(Beginning of Supplied records)
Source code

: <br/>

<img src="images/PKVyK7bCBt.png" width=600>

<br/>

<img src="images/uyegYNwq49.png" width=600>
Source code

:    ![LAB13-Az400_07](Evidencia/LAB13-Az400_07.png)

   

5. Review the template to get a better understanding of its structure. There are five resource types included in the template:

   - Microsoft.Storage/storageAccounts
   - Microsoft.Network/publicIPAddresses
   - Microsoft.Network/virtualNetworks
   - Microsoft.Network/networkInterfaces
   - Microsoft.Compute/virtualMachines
(End of Supplied records)
■ **Work request**
Please restate each record exactly as it reads.

■ **Result of this task**
Source code

: <br/>

<img src="images/PKVyK7bCBt.png" width=600>

<br/>

<img src="images/uyegYNwq49.png" width=600>
Source code

:    ![LAB13-Az400_07](Evidencia/LAB13-Az400_07.png)

   

5. Review the template to get a better understanding of its structure. There are five resource types included in the template:

   - Microsoft.Storage/storageAccounts
   - Microsoft.Network/publicIPAddresses
   - Microsoft.Network/virtualNetworks
   - Microsoft.Network/networkInterfaces
   - Microsoft.Compute/virtualMachines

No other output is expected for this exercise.